By Bernard Zuel
Some things are meant to loosen their grip. But they don’t.
I was at this concert, in the concert hall of the Sydney Opera House, and there was in theory nothing to surprise me, including the length which was heading towards Springsteen-ish three-hour territory.
After all, it was certainly not the first time I’d seen Glen Hansard. Recorded several years ago now (October 2016, and shown on the Opera House site during the first Covid shutdown in 2020), this night had been preceded by nights seeing him out front of The Frames nearly 20 years earlier, as well as shows as a duo (with Marketa Iglova, his co-star in the movie/musical Once), solo and with a backing band.
Each had their appeal, not least the sweat and joy of those Frames shows where collective action and collective reaction bound us in the fervour of his storytelling songs. But it was also found in the intimacy of those duo shows where the lightness of the touch belied the heaviness of the emotion in songs from the movie that reflected their own (by then already over) relationship.
Nonetheless, surprise there was because what this Opera House show offered was the physical punch of a full band, with brass and strings, led by a rousing collectivist singer, matched with the close-quarters personal effect of a solo show – an effect that was not just because there were some songs in a minimalist setup (with little more than piano or, in one memorable, glorious, transcendent part, with just a bass accompaniment to his acoustic guitar) but because Hansard centered everything in a one-on-one atmosphere of joy and wonder.
Not for nothing did George Palathingal give this four-and-a-half stars in his Sydney Morning Herald review.
And now? And now it holds up. More than holds up. Put it this way, there are many times listening to the recording now that I still feel shivers, and not just from memory.
In When Your Mind’s Made Up, which begins small, eases into a light jazz groove over which guitar sparkles, and then increases its tempo, temperature and force until it twice peaks, Hansard and band push through everything. In Falling Slowly (the breakout song from Once), the strings, acoustic and piano provide the featherbed for the two voices to fall back onto, almost spent. And then, in Van Morrison’s Astral Weeks, with only Joe Doyle’s marvellous bass joining him, there is fluidity, sensuality, hurt and a remarkable, crowd-enhanced, raw explosion of a climax.

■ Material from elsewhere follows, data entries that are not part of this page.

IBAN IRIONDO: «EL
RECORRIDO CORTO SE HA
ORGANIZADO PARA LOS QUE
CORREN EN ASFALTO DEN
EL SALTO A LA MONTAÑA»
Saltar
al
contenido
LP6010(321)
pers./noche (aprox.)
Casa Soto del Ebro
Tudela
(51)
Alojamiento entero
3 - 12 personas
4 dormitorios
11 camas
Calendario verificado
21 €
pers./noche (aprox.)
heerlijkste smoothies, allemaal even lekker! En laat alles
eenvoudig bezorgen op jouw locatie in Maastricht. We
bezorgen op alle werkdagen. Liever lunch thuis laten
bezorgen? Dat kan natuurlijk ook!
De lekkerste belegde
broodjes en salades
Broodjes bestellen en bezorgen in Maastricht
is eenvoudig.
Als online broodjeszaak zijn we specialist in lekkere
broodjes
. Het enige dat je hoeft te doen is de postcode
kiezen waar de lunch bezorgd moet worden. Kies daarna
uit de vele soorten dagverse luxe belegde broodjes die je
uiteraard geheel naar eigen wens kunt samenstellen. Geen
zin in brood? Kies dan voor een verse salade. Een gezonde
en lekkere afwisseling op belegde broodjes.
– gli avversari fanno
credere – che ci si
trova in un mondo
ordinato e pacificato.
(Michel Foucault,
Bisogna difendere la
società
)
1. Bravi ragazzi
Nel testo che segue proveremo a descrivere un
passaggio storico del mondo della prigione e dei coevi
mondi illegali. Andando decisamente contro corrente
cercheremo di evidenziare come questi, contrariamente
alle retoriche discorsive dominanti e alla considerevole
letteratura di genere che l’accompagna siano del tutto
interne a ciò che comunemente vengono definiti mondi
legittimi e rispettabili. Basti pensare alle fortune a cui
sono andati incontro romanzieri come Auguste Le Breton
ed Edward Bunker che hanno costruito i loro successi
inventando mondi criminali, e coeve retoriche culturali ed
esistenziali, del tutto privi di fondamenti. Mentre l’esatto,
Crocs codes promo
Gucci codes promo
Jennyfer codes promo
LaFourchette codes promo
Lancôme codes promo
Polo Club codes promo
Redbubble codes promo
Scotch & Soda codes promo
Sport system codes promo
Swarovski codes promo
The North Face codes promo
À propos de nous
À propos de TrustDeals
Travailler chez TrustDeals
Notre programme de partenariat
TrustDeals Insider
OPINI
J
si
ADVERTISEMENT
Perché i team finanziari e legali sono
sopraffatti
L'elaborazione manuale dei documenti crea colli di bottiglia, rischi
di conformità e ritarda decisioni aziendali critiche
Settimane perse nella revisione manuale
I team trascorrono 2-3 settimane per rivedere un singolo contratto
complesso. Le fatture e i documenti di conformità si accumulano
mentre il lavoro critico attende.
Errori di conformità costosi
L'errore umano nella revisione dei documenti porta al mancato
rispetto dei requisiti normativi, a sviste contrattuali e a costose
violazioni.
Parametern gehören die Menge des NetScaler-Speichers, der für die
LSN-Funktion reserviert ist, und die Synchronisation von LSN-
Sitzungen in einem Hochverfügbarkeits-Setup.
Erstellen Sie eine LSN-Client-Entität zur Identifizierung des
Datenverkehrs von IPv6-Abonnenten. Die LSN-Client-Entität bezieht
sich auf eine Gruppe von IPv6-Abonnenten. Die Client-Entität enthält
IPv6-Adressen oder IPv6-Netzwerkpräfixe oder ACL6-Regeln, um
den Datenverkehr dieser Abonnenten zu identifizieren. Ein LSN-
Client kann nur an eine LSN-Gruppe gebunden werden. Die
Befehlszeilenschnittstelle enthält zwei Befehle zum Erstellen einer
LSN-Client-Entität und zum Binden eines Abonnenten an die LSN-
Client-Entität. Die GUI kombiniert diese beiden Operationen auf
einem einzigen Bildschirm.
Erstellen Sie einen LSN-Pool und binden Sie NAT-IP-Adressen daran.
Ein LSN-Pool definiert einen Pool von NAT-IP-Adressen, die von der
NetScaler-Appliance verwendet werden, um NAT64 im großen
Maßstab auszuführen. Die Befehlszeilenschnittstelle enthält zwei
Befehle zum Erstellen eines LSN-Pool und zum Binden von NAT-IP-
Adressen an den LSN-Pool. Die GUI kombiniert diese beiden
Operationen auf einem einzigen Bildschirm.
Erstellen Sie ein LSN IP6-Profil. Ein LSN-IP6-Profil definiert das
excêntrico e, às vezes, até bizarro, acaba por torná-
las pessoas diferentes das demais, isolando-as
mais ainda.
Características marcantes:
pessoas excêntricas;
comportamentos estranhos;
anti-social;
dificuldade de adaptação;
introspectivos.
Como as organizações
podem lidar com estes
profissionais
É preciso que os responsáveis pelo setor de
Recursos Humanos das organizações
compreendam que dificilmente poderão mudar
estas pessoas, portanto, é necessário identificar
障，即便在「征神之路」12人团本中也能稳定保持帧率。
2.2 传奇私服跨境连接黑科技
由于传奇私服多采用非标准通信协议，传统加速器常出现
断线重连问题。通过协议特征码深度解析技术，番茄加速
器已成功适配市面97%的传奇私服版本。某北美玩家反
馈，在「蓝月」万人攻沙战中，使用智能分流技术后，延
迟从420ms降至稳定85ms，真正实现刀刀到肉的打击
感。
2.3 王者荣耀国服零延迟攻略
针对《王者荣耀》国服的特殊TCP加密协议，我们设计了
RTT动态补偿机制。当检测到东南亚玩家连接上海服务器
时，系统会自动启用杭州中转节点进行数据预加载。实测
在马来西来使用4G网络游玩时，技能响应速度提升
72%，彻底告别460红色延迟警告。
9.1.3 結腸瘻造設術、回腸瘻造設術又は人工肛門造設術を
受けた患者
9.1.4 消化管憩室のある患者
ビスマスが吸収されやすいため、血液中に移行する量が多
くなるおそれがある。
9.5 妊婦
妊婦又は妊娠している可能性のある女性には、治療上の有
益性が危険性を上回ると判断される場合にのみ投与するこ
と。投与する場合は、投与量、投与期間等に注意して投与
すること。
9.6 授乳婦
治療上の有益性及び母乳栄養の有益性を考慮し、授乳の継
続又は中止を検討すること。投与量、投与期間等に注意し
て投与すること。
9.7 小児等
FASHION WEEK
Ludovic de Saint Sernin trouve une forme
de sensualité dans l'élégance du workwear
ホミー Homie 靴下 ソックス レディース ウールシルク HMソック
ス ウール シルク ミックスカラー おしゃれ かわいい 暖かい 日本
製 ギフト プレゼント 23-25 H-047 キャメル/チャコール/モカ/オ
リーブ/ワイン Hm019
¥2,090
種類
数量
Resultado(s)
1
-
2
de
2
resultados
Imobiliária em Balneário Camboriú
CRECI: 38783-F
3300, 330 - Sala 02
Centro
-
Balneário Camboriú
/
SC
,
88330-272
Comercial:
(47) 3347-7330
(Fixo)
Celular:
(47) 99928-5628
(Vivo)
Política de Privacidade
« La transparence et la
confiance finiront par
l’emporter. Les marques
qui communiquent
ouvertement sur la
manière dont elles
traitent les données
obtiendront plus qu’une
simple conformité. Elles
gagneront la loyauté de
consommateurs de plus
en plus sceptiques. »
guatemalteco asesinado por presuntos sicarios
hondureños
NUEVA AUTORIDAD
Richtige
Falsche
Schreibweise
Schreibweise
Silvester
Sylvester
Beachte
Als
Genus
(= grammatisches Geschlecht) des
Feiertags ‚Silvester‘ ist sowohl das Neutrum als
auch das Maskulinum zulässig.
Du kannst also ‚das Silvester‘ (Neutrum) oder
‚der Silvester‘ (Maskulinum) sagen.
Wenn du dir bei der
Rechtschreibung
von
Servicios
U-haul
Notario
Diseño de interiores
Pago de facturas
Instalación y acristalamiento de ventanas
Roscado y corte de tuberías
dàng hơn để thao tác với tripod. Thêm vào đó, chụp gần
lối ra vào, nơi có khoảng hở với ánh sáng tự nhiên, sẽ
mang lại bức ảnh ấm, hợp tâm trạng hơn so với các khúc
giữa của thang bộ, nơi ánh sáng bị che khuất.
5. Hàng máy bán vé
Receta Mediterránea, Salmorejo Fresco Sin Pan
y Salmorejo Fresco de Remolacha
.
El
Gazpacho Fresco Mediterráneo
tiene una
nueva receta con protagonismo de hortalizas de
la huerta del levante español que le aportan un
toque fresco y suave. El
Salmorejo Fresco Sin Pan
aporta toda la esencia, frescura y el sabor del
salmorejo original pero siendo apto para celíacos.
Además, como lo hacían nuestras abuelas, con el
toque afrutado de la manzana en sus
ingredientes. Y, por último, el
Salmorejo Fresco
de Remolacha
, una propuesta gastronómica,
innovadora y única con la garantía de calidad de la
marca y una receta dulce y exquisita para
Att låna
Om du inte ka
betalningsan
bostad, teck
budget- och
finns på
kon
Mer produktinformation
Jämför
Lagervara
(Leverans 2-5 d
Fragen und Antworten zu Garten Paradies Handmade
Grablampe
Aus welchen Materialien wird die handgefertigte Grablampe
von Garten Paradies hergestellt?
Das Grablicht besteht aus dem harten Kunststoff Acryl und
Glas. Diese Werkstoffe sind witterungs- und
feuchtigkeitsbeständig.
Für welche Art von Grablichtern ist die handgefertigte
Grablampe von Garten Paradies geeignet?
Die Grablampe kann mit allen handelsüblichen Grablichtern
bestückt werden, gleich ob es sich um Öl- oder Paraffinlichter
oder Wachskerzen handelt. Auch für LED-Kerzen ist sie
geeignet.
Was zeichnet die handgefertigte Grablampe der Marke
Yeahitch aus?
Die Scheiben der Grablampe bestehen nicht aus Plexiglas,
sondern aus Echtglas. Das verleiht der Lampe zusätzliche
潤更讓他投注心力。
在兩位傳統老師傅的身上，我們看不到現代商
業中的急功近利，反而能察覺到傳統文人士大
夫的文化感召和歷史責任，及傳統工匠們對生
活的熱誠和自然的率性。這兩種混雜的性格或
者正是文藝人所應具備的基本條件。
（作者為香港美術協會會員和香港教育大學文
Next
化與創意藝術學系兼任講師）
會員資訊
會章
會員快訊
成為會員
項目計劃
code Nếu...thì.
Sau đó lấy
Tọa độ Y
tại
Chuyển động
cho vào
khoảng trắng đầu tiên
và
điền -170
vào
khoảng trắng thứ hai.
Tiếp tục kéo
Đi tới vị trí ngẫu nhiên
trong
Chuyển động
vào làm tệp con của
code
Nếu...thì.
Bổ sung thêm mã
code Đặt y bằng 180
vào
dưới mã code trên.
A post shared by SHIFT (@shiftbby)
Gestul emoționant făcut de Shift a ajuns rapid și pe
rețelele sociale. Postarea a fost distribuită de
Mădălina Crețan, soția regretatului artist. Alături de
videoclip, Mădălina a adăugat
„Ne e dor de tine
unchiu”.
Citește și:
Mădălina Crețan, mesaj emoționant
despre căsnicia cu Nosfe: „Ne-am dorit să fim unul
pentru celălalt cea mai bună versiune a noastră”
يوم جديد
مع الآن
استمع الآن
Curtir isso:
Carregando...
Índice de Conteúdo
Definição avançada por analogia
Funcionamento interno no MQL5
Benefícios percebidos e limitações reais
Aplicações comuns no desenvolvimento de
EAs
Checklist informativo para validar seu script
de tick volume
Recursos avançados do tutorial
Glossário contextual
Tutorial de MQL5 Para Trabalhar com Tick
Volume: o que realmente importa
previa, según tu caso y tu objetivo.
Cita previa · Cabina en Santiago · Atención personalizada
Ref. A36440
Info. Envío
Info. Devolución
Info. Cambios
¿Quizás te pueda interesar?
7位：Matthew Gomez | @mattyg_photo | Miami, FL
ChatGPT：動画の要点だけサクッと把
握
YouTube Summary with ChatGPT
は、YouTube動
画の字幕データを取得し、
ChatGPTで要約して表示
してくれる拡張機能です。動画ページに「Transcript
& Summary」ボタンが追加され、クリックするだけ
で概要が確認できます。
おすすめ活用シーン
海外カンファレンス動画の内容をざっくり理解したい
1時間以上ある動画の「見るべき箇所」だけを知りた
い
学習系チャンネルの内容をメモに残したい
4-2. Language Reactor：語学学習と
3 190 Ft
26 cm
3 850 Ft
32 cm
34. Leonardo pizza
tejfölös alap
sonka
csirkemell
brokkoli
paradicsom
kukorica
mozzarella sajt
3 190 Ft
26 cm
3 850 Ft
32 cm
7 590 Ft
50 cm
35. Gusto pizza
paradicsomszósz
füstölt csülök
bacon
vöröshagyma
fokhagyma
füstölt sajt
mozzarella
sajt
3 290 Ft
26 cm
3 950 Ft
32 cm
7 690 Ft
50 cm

There’s more – a lot more given this is a double album, which still doesn’t include everything from the show – like the melancholic optimism of McCormick’s Wall’s Irish folk, the interlude of yarn spinning and gentle enhancement that was the feature spot for pianist Peadar O’Riada in Aisling Gheal, and the support and comfort of the opening Winning Streak, whose message of hope feels ever more relevant.
(Interestingly, that wasn’t the opening song on the night – Just To Be The One, also from the Didn’t He Ramble album, was the first song played. But in our Covid-afflicted time, Winning Streak feels perfect and justifies the setlist fudge.)
When the show and album end with Her Mercy, it is a chance to capture all the elements of the night: quiet, intimacy, trust, escalating energy, joyous communal atmosphere, raucous drive, folk soul and sunshine.
Two thirds of the way through Her Mercy, Hansard says “this concert’s going straight to the pool room”. He may have been caught up in the moment, but he wasn’t wrong on the night, and he’s not wrong now.